One of the more enduring images from Colton Dixon's stint on the 11th season of "American Idol" was his farewell performance after being voted out of the televised singing competition. While performing "Everything" by Lifehouse - with the remaining contestants, judges Randy Jackson, Jennifer Lopez and Steven Tyler and the studio and television audience looking on - Dixon kneeled down in the middle of the stage, raised his arms up and closed his eyes in praise and prayer.
"It was crazy," said the 21-year-old singer and pianist from Murfreesboro, Tenn. "I [originally] sang that song during one of the shows. I was going to do "This is Your Life" by Switchfoot if I got voted off, but they asked us to choose a song we'd already sang.
"As I was voted off, I was able to clear my head and have a one-on-one with God and thank him. He's the first person I run to in times of trouble, like being voted off of 'American Idol.' It was a cool worship moment for me to connect with him, and the icing on the cake is it was in front of 20 million people."
Colton Dixon opens for Third Day at 7 p.m. Saturday at the Cambria County War Memorial Arena in Johnstown.
Dixon, who placed seventh that season, is currently on his first tour as a solo artist, opening for Third Day. The tour, with fellow opener Josh Wilson, will stage a show at 7 p.m. Saturday at the Cambria County War Memorial Arena in Johnstown. Tickets cost $33.10 and $85.70.
The singer recently released his first album, "A Messenger," and has found some radio success with songs such as "You Are," but after his "Idol" turn, he wasn't sure which musical path to follow.
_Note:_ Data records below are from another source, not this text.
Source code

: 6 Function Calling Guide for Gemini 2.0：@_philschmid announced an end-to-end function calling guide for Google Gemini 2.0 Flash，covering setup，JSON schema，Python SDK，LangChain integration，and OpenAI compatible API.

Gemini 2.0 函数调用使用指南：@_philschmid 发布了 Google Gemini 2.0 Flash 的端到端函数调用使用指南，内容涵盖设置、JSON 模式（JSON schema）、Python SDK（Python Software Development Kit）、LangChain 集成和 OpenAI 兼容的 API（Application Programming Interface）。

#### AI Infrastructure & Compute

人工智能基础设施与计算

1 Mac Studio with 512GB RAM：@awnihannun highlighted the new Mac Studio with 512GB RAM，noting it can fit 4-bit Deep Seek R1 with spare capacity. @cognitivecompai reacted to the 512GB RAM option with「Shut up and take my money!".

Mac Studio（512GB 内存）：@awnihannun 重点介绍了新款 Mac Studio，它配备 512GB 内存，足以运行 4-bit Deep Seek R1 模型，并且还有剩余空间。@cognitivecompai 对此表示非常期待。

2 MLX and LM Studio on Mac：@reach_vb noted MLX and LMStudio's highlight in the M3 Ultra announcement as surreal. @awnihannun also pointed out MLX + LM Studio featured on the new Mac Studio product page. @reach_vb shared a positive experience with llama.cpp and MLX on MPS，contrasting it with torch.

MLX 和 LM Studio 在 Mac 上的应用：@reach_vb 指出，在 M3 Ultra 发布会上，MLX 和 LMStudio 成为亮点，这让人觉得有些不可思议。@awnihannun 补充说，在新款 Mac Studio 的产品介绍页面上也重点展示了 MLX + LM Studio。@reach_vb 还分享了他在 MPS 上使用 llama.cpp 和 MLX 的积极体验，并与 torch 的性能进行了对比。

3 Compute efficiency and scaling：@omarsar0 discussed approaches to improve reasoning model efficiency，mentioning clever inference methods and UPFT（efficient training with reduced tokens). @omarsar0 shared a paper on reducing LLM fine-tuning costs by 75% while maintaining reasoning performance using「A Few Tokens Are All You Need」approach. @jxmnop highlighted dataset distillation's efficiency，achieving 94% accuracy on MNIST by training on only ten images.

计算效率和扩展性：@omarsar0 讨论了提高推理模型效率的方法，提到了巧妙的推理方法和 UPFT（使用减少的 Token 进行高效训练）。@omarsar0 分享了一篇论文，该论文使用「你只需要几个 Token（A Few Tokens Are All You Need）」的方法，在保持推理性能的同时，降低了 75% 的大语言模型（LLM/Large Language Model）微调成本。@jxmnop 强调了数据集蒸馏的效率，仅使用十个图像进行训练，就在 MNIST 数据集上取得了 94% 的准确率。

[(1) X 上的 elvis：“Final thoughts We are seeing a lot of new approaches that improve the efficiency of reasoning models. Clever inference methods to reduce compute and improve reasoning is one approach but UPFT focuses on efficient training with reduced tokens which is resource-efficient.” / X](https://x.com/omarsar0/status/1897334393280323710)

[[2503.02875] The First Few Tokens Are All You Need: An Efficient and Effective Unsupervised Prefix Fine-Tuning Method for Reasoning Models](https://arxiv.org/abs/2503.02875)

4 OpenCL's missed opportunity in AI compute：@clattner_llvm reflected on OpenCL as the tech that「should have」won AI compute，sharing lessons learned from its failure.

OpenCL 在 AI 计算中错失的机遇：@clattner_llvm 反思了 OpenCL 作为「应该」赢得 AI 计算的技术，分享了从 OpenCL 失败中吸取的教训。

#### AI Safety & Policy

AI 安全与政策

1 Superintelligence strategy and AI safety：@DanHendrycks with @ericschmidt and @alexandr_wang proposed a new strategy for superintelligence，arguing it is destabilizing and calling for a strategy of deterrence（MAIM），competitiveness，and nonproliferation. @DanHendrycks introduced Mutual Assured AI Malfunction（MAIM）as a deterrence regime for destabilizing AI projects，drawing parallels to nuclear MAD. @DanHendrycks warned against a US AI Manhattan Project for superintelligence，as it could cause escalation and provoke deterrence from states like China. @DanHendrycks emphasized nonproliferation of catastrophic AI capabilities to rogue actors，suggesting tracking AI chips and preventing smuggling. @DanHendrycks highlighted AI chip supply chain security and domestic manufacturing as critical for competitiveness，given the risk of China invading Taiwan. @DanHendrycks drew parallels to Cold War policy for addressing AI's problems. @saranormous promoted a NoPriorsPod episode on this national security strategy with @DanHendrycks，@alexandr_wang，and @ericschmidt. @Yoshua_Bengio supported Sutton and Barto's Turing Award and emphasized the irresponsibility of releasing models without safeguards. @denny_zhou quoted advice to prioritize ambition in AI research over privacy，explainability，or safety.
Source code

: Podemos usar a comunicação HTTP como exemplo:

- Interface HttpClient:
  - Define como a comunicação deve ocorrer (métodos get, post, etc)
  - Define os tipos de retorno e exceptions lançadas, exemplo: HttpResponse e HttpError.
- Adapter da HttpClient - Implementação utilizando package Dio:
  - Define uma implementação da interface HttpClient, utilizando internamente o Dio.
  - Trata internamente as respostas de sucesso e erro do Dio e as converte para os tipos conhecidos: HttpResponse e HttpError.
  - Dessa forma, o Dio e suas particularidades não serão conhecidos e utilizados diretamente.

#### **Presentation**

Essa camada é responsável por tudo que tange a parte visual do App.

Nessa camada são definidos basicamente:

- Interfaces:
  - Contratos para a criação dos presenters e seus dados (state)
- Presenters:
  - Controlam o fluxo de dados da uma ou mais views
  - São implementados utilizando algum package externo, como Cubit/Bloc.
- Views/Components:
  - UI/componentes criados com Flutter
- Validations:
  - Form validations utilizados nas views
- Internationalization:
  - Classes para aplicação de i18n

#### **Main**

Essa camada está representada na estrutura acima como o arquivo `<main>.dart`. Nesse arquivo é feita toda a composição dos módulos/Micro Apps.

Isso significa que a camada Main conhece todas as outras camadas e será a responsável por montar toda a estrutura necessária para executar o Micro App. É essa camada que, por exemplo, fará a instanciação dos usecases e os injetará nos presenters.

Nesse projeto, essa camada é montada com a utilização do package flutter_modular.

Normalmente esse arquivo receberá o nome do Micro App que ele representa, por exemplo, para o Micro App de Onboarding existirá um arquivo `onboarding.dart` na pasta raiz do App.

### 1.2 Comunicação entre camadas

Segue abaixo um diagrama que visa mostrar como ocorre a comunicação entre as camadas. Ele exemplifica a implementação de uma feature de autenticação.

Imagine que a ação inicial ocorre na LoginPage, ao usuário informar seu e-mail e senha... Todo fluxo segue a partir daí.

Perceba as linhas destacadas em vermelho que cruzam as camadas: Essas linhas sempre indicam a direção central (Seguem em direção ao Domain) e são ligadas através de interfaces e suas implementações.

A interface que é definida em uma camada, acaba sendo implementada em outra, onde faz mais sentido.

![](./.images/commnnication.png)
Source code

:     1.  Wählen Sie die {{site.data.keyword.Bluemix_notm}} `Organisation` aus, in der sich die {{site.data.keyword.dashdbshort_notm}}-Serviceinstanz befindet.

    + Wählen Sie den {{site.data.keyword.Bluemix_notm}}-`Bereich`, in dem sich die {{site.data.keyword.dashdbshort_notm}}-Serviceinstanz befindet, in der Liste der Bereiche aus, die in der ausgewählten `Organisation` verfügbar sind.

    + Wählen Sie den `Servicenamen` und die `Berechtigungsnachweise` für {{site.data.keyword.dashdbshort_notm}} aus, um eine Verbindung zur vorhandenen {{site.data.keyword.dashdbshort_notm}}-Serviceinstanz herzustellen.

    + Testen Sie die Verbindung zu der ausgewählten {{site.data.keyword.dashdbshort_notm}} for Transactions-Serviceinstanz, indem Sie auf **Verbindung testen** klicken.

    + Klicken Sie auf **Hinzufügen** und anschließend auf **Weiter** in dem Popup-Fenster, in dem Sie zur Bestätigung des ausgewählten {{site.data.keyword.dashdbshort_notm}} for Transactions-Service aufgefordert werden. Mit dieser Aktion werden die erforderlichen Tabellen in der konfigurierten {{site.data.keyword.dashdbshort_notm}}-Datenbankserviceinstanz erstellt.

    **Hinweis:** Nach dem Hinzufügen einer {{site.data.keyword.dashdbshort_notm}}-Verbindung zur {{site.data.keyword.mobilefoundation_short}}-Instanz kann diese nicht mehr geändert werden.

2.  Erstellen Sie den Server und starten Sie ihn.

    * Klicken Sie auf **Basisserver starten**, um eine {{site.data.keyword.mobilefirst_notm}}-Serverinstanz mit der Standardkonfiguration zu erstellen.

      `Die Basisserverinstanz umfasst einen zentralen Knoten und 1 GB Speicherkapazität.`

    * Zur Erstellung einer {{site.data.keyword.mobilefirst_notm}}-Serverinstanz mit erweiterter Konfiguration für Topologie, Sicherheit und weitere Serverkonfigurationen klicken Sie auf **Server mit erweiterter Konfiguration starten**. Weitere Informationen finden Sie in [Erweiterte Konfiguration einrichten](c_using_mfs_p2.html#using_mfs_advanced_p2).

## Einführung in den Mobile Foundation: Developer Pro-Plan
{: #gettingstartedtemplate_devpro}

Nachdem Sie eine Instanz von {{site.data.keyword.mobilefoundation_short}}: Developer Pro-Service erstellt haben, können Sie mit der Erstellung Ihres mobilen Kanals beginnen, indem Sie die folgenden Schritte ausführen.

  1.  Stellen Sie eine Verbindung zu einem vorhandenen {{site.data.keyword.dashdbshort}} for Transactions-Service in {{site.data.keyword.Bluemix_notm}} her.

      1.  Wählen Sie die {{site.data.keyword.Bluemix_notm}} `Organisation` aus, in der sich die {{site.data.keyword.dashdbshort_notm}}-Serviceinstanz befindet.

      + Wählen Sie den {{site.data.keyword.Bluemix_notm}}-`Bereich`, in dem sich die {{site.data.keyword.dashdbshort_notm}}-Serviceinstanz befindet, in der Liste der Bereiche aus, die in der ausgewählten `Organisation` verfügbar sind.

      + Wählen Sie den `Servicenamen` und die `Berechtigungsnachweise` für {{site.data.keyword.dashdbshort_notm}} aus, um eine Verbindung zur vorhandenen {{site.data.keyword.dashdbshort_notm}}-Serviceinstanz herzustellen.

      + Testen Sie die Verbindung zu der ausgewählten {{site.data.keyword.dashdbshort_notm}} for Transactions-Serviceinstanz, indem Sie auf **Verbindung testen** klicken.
"I grew up listening to Christian music. I absolutely love it, but I didn't want to make a decision based on what I wanted to do," Dixon said. "God's plan was bigger and better. I wanted God to take hold of those writing sessions. I explored my options in the studio. I wrote what came natural, and it was obvious it was supposed to be Christian music. I'm glad it came out that way.
If you go
What: Third Day, with Colton Dixon and Josh Wilson
When: 7 p.m. Saturday
Where: Cambria County War Memorial Arena, Johnstown
Tickets: $33.10 and $85.70
"If he wanted me to be in mainstream music, so be it, but it was Christian music, and I'm happy to do so."
Dixon originally had auditioned for the 10th season of "American Idol," but did not qualify as a finalist. During auditions for the 11th season, he accompanied his sister, Schyler, to support her as she tried out. The "Idol" judges talked Dixon into again auditioning, and both he and his sister qualified.
However, after another round of auditioning, Dixon was named as a finalist, while his sister was eliminated, which for him, produced some mixed emotions.
"It sucked; I'm just going to be frank with you," Dixon said, "but Schyler is mature beyond her years. I wanted her to do better than I did. It was unfortunate that her journey was over from that standpoint, but she's actually out on tour with us, and she sings a song with me during the show. It's cool to have her on the bus, chilling with us."
Dixon is completely enjoying the tour experience, especially being paired with Third Day.
"Those guys are so great," he said. "They're hilarious. It's phenomenal to be on the road with them. For my first full tour as a solo artist, I couldn't have a better band to be with. They set a great example for us. They are great dudes who love the Lord, and they are there for my and my band members."
Tom Grenell, the general manager of the Cambria County War Memorial Arena, expects a big, diverse crowd for the concert.
"I definitely think [Dixon] is likely to bring in the 'American Idol' fan that hasn't tried Christian radio or Christian music yet," Grenell said. "He is going to reach a broader spectrum. To have an 'American Idol' participant in our arena is a real blessing, one you don't find every day."
Grenell expects Third Day and Dixon to be "incredible," and he sees increasing potential in Christian concerts at the War Memorial.
"We've found, going back five or six shows, that honestly, success is breeding success," he said. "This [region] seems to be a great market for Christian music fans. It's been overwhelmingly successful."
After the concert ends, Dixon wants to see the fans leave with some encouragement.
"I want them to have a weight lifted off them," he said. "I want them to see a light in a dark place, and I want to encourage whoever came out that night. We'll have a time to worship, a time to rock out and a time to just get crazy at the end.
"We just get wild and crazy for Jesus. We have a lot of fun."